Dylan Brown | crumbs…

Welcome back to Moscow and the never-ending cheap pasta feed that is college living. Miss mom’s cooking yet?

The constraints of your book-bashed budget mean lots of noodles from the bulk food bins and not a lot of meat. Never fear, there is no need to live in the ramen rut. Pasta is simply a vehicle for a great, gourmet and easy sauce – even if it ends up being the vegetarian option.

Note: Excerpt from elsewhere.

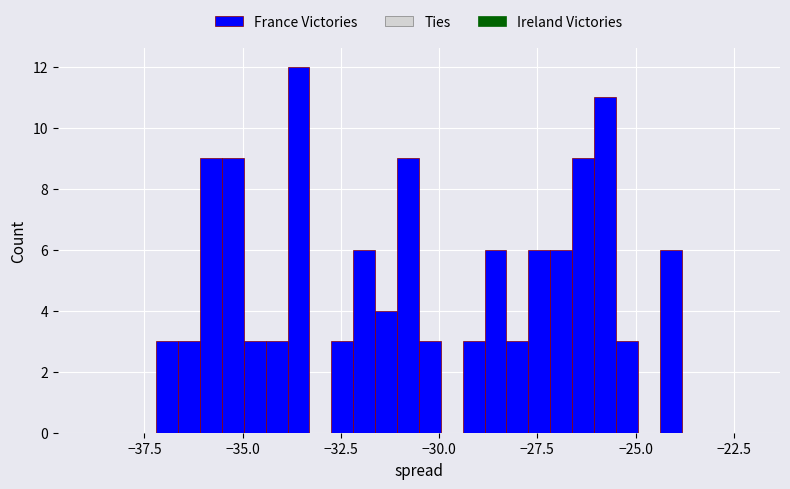

Read against the x-axis, roughly where is the centre of the tallest bar?

-33.5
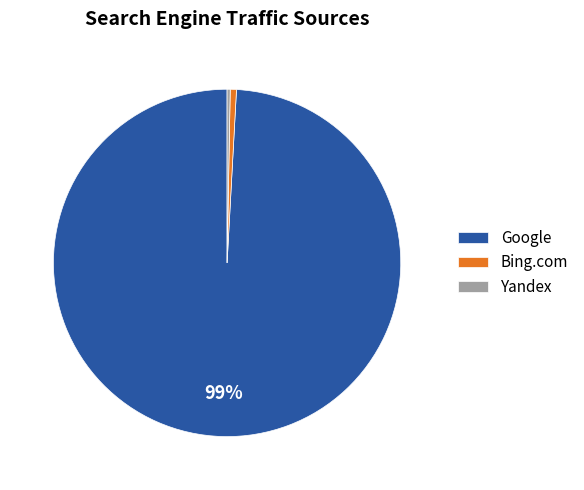

Which category accounts for the majority?

Google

After a sweltering afternoon in Washington D.C. heat this summer, my starving girlfriend and I were very impressed with this fast and tasty pesto-cream sauce. It is a light option with some staying power, so prepare to be well fed. If the pocketbook permits, some sautéed chicken is an obvious addition. For college students of age, the wine choice pictured is a zinfandel but any number of whites would be the conventional choice.

Ingredients

  • 1/2 cup heavy cream (Substitute lighter dairy here if you lack any sense of romance for food.)
  • 2 tablespoons butter (Not margarine, butter. It is two tablespoons for goodness sake.)
  • Pasta (any short, Italian-sounding pasta.)
  • 1 or 2 cups pesto (The adventurous with a food processor should try homemade.)
  • 2 whole diced, fresh tomatoes (Fresh, not because I want to sound like a Farmer’s Market snob, but because it is essential to the dish. The Farmer’s Market does have great tomatoes though…)
  • Parmesan or feta cheese (Enough to suit your taste. If no cheese, I am sorry, you have no taste.)

How to

Two pots at once now Iron Chefs, or the sauce first for the adventure averse.

  1. In the first pot slowly heat butter and heavy cream.
  2. Stir in pesto.
  3. In the second pot cook and strain pasta (if you need directions here, you have failed your mother.)
  4. Dice the tomatoes. Dice means little cubes.
  5. Combine both and the tomatoes in a presentable dish — remember it is about the romance — mixing until pasta is sauce smothered.
  6. Add cheese choice to the top. (We chose feta because it was in the fridge. Romance met practicality.)

2 replies

  1. Chris Dennis

    "Romance met practicality." No, you put cheese on it. Get over yourself!

  2. Chris Dennis

    lol this would be better if you'd skip the pretentious parenthetical remarks.